Sabbat, hoe en waaromThis is a featured page


Zevende-dags Adventisten vieren elke zaterdag de sabbat als rustdag. De sabbat begint bij zonsondergang op vrijdag en eindigt bij zonsondergang op zaterdag. Gedurende de sabbat wordt werken zoveel mogelijk vermeden. Op vrijdag vindt een bijbelstudieavond plaats en op zaterdag wordt een eredienst gehouden. Van maandag t/m vrijdag vindt er ’s morgens een morgenwijding plaats. Vijf keer per week vindt er ook een avondwijding plaats.

Bij Zijn schepping heeft God de mens aangesteld om alles wat geschapen is op een verantwoorde wijze te beheren. Allereerst past in die opdracht een verantwoord zorgen voor het eigen lichaam.

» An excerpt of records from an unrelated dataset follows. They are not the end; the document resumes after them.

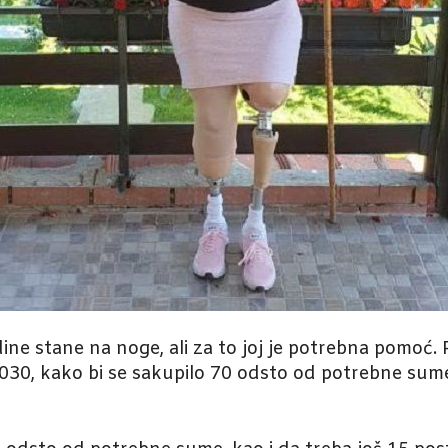
ine stane na noge, ali za to joj je potrebna pomoć. 
30, kako bi se sakupilo 70 odsto od potrebne sume 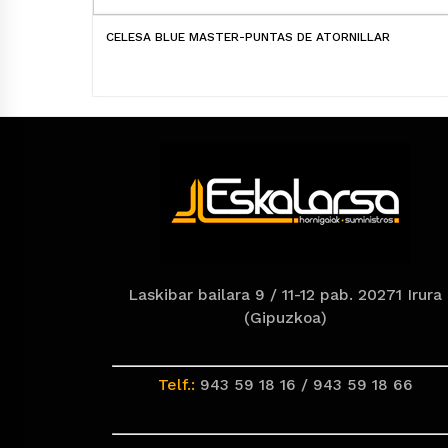
CELESA BLUE MASTER-PUNTAS DE ATORNILLAR
Laskibar bailara 9 / 11-12 pab. 20271 Irura
(Gipuzkoa)
Telf.:
943 59 18 16 / 943 59 18 66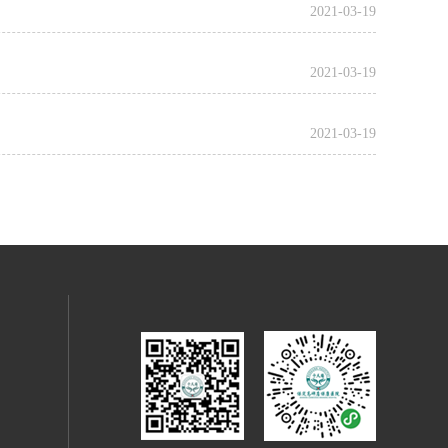
2021-03-19
2021-03-19
2021-03-19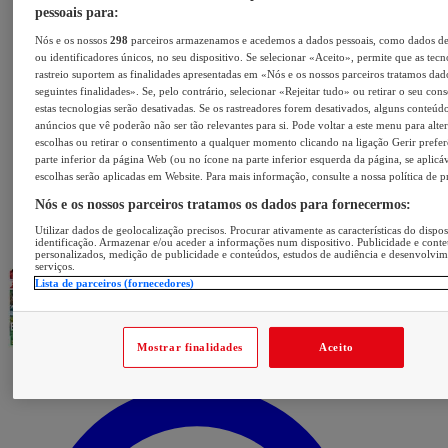
pessoais para:
Nós e os nossos
298
parceiros armazenamos e acedemos a dados pessoais, como dados d
ou identificadores únicos, no seu dispositivo. Se selecionar «Aceito», permite que as tecn
rastreio suportem as finalidades apresentadas em «Nós e os nossos parceiros tratamos dad
seguintes finalidades». Se, pelo contrário, selecionar «Rejeitar tudo» ou retirar o seu con
estas tecnologias serão desativadas. Se os rastreadores forem desativados, alguns conteúd
anúncios que vê poderão não ser tão relevantes para si. Pode voltar a este menu para alter
escolhas ou retirar o consentimento a qualquer momento clicando na ligação Gerir prefer
parte inferior da página Web (ou no ícone na parte inferior esquerda da página, se aplicáv
escolhas serão aplicadas em Website. Para mais informação, consulte a nossa política de p
Nós e os nossos parceiros tratamos os dados para fornecermos:
Utilizar dados de geolocalização precisos. Procurar ativamente as características do dispos
identificação. Armazenar e/ou aceder a informações num dispositivo. Publicidade e cont
personalizados, medição de publicidade e conteúdos, estudos de audiência e desenvolvi
serviços.
Lista de parceiros (fornecedores)
Mostrar finalidades
Aceito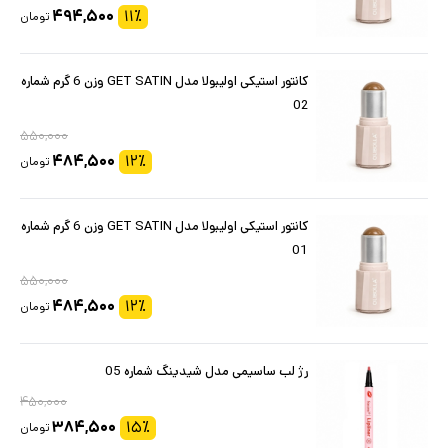
۴۹۴,۵۰۰
۱۱
٪
تومان
کانتور استیکی اولیبولا مدل GET SATIN وزن 6 گرم شماره
02
۵۵۰,۰۰۰
۴۸۴,۵۰۰
۱۲
٪
تومان
کانتور استیکی اولیبولا مدل GET SATIN وزن 6 گرم شماره
01
۵۵۰,۰۰۰
۴۸۴,۵۰۰
۱۲
٪
تومان
رژ لب ساسیمی مدل شیدینگ شماره 05
۴۵۰,۰۰۰
۳۸۴,۵۰۰
۱۵
٪
تومان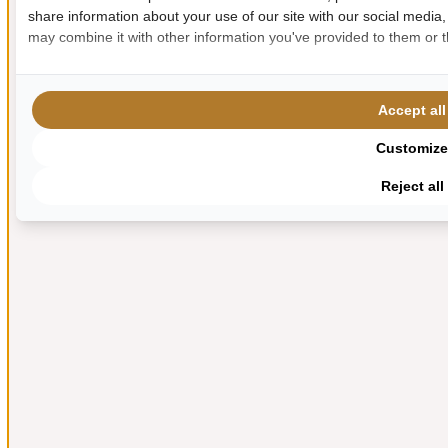
share information about your use of our site with our social media,
may combine it with other information you've provided to them or th
Accept all
Customize
Reject all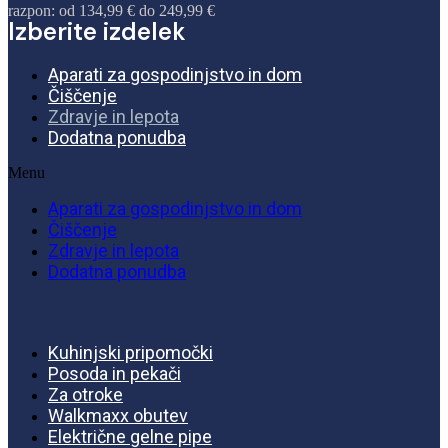
razpon: od 134,99 € do 249,99 €
Izberite izdelek
Aparati za gospodinjstvo in dom
Čiščenje
Zdravje in lepota
Dodatna ponudba
Menu
Aparati za gospodinjstvo in dom
Čiščenje
Zdravje in lepota
Dodatna ponudba
o
Kuhinjski pripomočki
Posoda in pekači
Za otroke
Walkmaxx obutev
Električne gelne pipe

Voedsel en de dranken worden worden volgens de voorschriften van bijbel bereid - er wordt bijvoorbeeld geen varkensvlees of schelpdier geserveerd. Adventisten roken niet en nuttigen ook geen alcohol.

Het leven is een gave Gods die derhalve van begin tot eind beschermd dient te worden. Adventisten achten het niet geoorloofd een menselijk leven te beëindigen. Het begeleiden tot het einde houdt derhalve in dat pijnbestrijding en zorgverlening daarbij centraal staan. Tevens houdt dit in dat de zorg op een gegeven moment terug mag treden zodat het einde in Gods hand gegeven wordt. Een liefdevolle en respectvolle ondersteuning mag ook dan verwacht worden.

Adventisten erkennen God als Schepper en Vader van alle mensen. Ieder mens is daarmee een kind van God en verdient steun en solidariteit. Waarden als aandacht, toewijding, zorgzaamheid, bezorgdheid, inzet en respect behoren in alledaagse zorgpraktijken concreet en voelbaar te zijn.

Adventisten geloven dat de mens gezien wordt als een eenheid van hoofd, hart en hand. Een mens is nooit louter geest. Het hart en alle vijf de zintuigen horen net zozeer bij het menszijn. Een integrale benadering is het uitgangspunt.

De Bijbel leert dat mensen sociale wezens zijn voor wie sociale verbanden van levensbelang zijn. Bekommernis om elkaar is waar mensen naar snakken – een bemoedigend woord, een vriendelijke blik, een schouderklopje. Aandacht en gemeende belangstelling voor elkaar.

De Zevende Dag een geschenk uit de hemel


Van tijd tot tijd wordt de discussie over een wekelijkse rustdag opnieuw aktueel. Zoals nog niet zolang geleden tijdens de debatten over de winkelsluiting op zondag. Organisaties ter bevordering van de zondagsrust nemen een standpunt in op basis van religieuze achtergronden. Anderen bepleiten een wekelijkse rustdag om te ontsnappen aan wat wel de 24 uurs economie wordt genoemd. Maar van welke kant de discussie over een wekelijkse rustdag ook bezien wordt, iedereen is het er over eens dat de mens die zichzelf geen rust gunt, doldraait.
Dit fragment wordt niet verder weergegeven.